The color of the cup also changes depending on what kind of liquid is poured into it. For example, a goblet glows blue when water is poured into it, but becomes bright red when filled with oil.

There are no convincing hypotheses for making a cup, just as there were no nanotechnologies sufficient for making a cup in the 4th century.

Only in 1990, with the help of an electron microscope, it was possible to find out that the whole point is in the special composition of the glass. For a million particles of glass, the craftsmen added 330 particles of silver and 40 particles of gold. The size of these particles is surprising. They are about 50 nanometers in diameter - a thousand times smaller than a salt crystal. The resulting gold-silver colloid had the property of changing color depending on the lighting.

Scientists believe that the principle of operation of the technology is as follows: in the light, electrons of precious metals begin to vibrate, changing the color of the cup depending on the location of the light source.

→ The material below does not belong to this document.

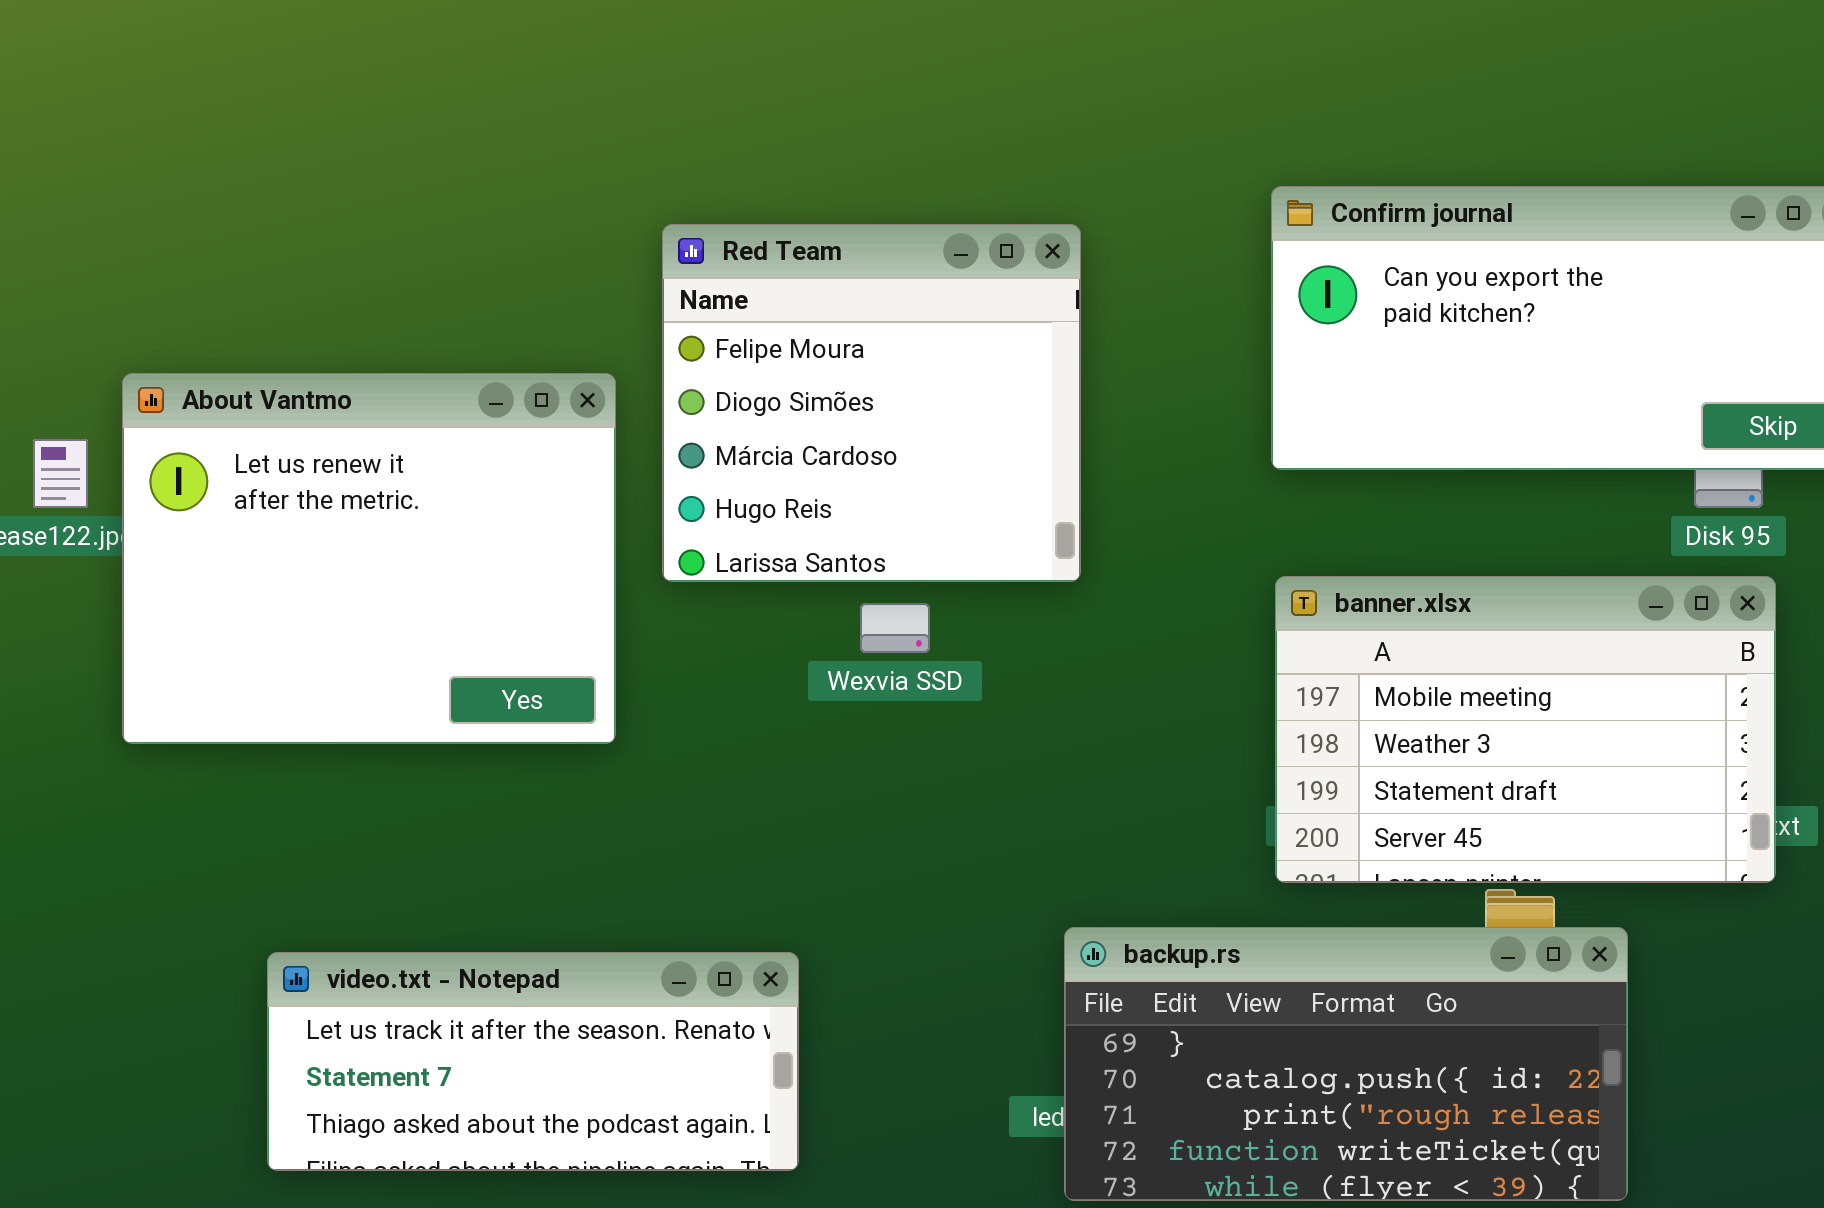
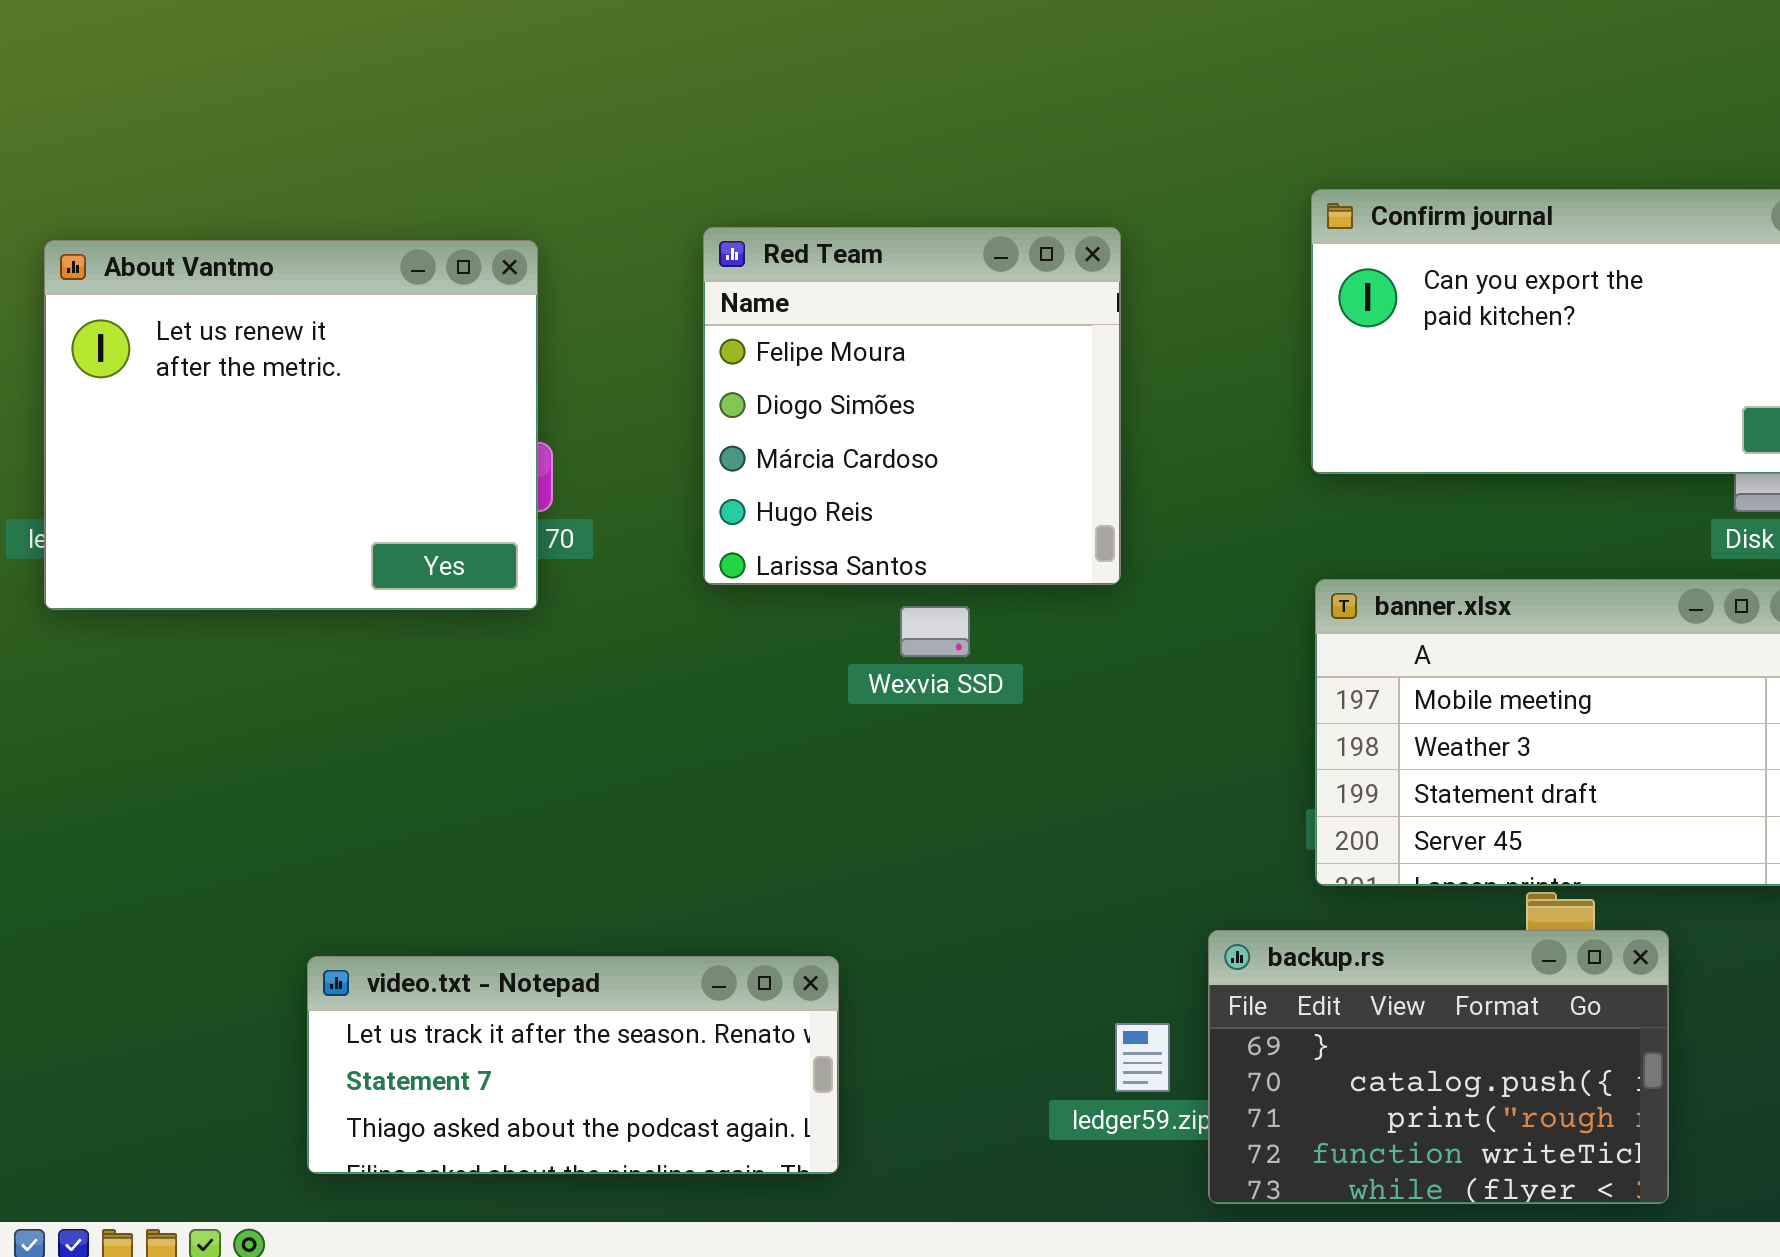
About Vantmo: [122,373,616,744] -> [44,240,538,610], moved
backup.rs: [1064,927,1628,1201] -> [1208,930,1669,1204], resized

University of Illinois nanotechnology engineer Liu Gang Logan and his team of researchers drew attention to the enormous potential of this method in the field of medicine - for the diagnosis of human diseases.

The researchers hypothesized that when the goblet is filled with liquids, its color will change due to the different vibration of the electrons.

Scientists could not experiment with the valuable artifact, so they used a plastic plate about the size of a postage stamp, which was coated with nanoparticles of gold and silver through billions of tiny pores. Thus, they got a miniature copy of the Lycurgus Cup. Researchers applied various substances to the plate: water, oil, sugar and salt solutions. As it turned out, when these substances entered the pores of the plate, its color changed. For example, a light green color was obtained when water entered its pores, and red when oil entered.

The prototype turned out to be 100 times more sensitive to changes in the salt level in solution than the commercial sensor, which is widely used today, created for similar tests. Physicists from the University of Massachusetts (USA) decided to use the "principle of operation" of the Lycurgus Cup to create portable testers. They can detect pathogens in saliva and urine samples or identify hazardous fluids carried by terrorists on board an aircraft. Thus, the unknown creator of the Lycurgus Cup became a co-author of the revolutionary inventions of the 21st century.